◆ PROBLEM: Repeat the stretch of the material from its start through the line containing "Pepe Brix –", keeping both ends.

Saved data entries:
..........
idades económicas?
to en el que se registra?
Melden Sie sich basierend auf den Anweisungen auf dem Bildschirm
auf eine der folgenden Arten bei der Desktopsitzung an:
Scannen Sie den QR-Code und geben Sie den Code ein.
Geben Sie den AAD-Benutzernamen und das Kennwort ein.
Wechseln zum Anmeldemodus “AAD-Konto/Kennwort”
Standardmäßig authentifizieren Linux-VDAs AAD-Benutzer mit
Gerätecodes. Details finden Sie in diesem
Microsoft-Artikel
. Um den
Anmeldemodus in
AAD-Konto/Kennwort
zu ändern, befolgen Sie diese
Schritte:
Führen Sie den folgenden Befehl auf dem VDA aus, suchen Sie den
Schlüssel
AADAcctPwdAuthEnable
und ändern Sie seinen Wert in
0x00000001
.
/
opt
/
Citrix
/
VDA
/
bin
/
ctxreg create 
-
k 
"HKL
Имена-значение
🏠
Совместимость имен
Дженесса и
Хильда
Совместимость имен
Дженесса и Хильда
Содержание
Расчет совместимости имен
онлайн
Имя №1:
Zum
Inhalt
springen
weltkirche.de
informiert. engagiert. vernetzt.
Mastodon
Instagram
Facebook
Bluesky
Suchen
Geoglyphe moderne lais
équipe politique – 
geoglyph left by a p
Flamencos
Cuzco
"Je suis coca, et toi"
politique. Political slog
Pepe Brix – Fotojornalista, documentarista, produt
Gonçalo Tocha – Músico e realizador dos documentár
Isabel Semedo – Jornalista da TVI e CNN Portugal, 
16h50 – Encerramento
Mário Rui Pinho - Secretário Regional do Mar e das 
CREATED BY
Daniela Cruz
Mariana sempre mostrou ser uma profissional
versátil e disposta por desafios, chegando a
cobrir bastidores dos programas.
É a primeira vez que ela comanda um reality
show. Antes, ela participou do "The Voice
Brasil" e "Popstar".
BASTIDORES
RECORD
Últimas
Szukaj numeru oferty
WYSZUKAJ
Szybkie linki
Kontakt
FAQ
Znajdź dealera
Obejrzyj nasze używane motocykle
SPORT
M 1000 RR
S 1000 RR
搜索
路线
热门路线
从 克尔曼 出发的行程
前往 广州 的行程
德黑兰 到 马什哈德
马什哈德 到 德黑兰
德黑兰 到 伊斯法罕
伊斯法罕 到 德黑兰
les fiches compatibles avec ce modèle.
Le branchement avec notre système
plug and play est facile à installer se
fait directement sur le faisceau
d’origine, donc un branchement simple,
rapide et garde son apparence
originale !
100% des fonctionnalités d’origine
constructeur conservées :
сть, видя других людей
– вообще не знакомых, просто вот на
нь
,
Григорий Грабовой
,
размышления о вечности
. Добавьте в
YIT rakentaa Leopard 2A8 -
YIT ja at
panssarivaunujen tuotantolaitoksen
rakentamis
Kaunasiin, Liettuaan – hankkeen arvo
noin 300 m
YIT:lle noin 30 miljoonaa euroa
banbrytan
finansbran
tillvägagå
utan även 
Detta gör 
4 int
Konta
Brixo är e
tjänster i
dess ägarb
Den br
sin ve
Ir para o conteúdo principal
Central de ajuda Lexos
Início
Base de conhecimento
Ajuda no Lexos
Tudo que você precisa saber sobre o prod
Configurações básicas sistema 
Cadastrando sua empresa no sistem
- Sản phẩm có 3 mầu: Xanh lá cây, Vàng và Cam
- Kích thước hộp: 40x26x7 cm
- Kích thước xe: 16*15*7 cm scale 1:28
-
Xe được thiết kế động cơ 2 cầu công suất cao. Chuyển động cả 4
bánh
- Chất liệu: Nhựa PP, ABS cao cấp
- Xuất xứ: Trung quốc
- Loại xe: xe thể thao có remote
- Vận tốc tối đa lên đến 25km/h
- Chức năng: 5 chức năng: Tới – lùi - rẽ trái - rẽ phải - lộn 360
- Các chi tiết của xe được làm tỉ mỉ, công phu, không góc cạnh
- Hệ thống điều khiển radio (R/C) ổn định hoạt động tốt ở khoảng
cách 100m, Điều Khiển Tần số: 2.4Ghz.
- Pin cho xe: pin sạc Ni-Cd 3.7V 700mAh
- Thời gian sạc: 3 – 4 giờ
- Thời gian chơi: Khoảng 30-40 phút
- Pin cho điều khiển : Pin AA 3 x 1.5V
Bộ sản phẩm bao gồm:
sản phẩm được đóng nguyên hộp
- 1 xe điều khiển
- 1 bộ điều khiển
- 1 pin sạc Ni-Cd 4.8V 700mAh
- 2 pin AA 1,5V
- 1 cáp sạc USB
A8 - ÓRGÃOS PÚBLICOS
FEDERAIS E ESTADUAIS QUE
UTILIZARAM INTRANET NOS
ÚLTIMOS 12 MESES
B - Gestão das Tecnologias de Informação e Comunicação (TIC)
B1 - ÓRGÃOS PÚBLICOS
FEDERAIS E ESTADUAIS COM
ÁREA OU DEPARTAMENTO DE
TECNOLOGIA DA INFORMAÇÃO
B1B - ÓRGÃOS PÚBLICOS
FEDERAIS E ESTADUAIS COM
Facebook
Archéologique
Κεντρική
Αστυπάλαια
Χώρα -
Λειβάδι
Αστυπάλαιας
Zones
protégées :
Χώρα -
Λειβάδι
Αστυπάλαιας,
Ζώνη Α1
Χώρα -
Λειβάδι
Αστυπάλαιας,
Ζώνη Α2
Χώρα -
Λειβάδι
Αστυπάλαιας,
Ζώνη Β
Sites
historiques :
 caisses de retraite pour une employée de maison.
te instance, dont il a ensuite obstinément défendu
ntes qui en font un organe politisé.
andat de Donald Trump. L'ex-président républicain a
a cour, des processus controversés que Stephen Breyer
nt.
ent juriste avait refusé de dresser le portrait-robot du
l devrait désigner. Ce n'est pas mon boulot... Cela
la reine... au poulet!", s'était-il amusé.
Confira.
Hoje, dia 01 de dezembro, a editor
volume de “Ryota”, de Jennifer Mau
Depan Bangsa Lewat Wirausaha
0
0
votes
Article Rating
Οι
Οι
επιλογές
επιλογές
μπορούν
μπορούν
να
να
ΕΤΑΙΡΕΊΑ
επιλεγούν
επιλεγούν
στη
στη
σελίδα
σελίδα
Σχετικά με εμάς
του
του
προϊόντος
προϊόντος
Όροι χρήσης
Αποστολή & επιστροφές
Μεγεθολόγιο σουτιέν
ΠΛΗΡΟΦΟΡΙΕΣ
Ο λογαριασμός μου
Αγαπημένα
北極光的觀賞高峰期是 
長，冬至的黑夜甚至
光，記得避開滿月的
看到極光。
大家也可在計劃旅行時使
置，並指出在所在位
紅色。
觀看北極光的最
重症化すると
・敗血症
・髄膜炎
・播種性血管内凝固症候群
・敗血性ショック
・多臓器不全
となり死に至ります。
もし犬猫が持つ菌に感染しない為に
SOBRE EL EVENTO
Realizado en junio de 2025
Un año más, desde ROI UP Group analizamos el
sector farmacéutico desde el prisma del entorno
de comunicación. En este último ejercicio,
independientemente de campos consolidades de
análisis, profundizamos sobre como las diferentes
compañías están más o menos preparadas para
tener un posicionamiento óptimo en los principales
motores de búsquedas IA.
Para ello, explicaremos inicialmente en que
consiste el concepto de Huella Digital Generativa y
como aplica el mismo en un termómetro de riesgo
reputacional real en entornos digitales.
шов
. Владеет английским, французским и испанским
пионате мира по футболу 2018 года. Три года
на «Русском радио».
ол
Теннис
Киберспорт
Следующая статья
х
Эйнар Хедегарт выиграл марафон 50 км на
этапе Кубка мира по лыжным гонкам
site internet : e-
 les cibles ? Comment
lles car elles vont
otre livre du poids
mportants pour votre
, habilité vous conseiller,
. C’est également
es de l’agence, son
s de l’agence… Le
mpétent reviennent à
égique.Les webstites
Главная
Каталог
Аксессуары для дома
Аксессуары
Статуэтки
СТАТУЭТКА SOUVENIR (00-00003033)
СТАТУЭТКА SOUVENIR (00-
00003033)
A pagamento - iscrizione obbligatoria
..........
◆ SOLVED PROBLEM:
idades económicas?
to en el que se registra?
Melden Sie sich basierend auf den Anweisungen auf dem Bildschirm
auf eine der folgenden Arten bei der Desktopsitzung an:
Scannen Sie den QR-Code und geben Sie den Code ein.
Geben Sie den AAD-Benutzernamen und das Kennwort ein.
Wechseln zum Anmeldemodus “AAD-Konto/Kennwort”
Standardmäßig authentifizieren Linux-VDAs AAD-Benutzer mit
Gerätecodes. Details finden Sie in diesem
Microsoft-Artikel
. Um den
Anmeldemodus in
AAD-Konto/Kennwort
zu ändern, befolgen Sie diese
Schritte:
Führen Sie den folgenden Befehl auf dem VDA aus, suchen Sie den
Schlüssel
AADAcctPwdAuthEnable
und ändern Sie seinen Wert in
0x00000001
.
/
opt
/
Citrix
/
VDA
/
bin
/
ctxreg create 
-
k 
"HKL
Имена-значение
🏠
Совместимость имен
Дженесса и
Хильда
Совместимость имен
Дженесса и Хильда
Содержание
Расчет совместимости имен
онлайн
Имя №1:
Zum
Inhalt
springen
weltkirche.de
informiert. engagiert. vernetzt.
Mastodon
Instagram
Facebook
Bluesky
Suchen
Geoglyphe moderne lais
équipe politique – 
geoglyph left by a p
Flamencos
Cuzco
"Je suis coca, et toi"
politique. Political slog
Pepe Brix – Fotojornalista, documentarista, produt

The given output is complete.